▶ **Dataset entries**:
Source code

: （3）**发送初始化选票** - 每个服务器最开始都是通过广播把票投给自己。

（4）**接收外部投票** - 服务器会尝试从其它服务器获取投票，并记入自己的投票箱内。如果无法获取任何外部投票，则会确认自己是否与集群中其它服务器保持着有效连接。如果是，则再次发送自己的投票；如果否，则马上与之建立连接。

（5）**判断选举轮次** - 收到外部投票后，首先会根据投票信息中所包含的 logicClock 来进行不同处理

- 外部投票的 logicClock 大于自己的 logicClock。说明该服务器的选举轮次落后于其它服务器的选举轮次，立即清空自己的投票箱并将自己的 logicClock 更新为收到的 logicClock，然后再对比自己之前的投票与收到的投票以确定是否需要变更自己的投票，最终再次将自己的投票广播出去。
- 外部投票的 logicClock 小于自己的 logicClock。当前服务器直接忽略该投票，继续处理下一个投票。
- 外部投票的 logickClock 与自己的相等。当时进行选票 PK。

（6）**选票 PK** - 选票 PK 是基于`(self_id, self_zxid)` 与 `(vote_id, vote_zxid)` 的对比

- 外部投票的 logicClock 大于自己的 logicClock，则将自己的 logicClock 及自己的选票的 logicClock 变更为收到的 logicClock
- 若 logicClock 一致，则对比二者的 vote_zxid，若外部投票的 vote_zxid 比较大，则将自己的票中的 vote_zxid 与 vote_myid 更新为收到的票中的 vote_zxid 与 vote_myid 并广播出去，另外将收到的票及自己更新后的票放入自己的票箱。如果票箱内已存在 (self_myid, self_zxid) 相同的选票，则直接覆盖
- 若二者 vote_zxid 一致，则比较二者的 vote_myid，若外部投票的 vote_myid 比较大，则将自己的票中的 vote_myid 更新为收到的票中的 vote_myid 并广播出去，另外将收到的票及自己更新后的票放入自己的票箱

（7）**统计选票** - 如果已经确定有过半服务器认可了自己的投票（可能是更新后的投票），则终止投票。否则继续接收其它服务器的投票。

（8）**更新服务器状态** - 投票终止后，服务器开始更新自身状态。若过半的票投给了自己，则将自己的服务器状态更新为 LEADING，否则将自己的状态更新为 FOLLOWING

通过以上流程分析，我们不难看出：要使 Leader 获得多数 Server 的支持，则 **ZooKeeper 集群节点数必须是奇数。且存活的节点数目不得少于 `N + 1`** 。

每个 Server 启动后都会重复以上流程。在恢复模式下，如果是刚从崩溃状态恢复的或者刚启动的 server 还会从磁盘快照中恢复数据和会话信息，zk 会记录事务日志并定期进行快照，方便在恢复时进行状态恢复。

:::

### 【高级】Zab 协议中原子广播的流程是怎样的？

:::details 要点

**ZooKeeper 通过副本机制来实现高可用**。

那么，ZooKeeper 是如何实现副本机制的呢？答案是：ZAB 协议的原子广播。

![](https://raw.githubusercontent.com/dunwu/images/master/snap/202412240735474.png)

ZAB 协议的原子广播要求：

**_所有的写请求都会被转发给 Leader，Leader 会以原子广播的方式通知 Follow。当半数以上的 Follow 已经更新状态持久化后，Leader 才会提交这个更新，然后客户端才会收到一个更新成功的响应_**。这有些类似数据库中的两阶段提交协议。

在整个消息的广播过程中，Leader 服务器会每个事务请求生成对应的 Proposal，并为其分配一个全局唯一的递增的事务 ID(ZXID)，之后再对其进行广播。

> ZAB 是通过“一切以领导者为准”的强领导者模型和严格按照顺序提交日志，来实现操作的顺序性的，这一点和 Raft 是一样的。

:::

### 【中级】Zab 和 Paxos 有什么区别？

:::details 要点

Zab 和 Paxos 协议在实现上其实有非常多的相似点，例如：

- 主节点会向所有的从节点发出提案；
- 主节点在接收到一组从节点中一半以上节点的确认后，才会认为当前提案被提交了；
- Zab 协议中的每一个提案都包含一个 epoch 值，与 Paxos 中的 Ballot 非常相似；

▶ **WHAT YOU WILL DO**:
In the entries above, copy the lines from the one that contains "那么，ZooKeeper 是如何实现副本机制的呢？答案是：ZAB 协议的原子广播。" through the last line, exactly as they appear.

▶ **TASK RESULT**:
那么，ZooKeeper 是如何实现副本机制的呢？答案是：ZAB 协议的原子广播。

![](https://raw.githubusercontent.com/dunwu/images/master/snap/202412240735474.png)

ZAB 协议的原子广播要求：

**_所有的写请求都会被转发给 Leader，Leader 会以原子广播的方式通知 Follow。当半数以上的 Follow 已经更新状态持久化后，Leader 才会提交这个更新，然后客户端才会收到一个更新成功的响应_**。这有些类似数据库中的两阶段提交协议。

在整个消息的广播过程中，Leader 服务器会每个事务请求生成对应的 Proposal，并为其分配一个全局唯一的递增的事务 ID(ZXID)，之后再对其进行广播。

> ZAB 是通过“一切以领导者为准”的强领导者模型和严格按照顺序提交日志，来实现操作的顺序性的，这一点和 Raft 是一样的。

:::

### 【中级】Zab 和 Paxos 有什么区别？

:::details 要点

Zab 和 Paxos 协议在实现上其实有非常多的相似点，例如：

- 主节点会向所有的从节点发出提案；
- 主节点在接收到一组从节点中一半以上节点的确认后，才会认为当前提案被提交了；
- Zab 协议中的每一个提案都包含一个 epoch 值，与 Paxos 中的 Ballot 非常相似；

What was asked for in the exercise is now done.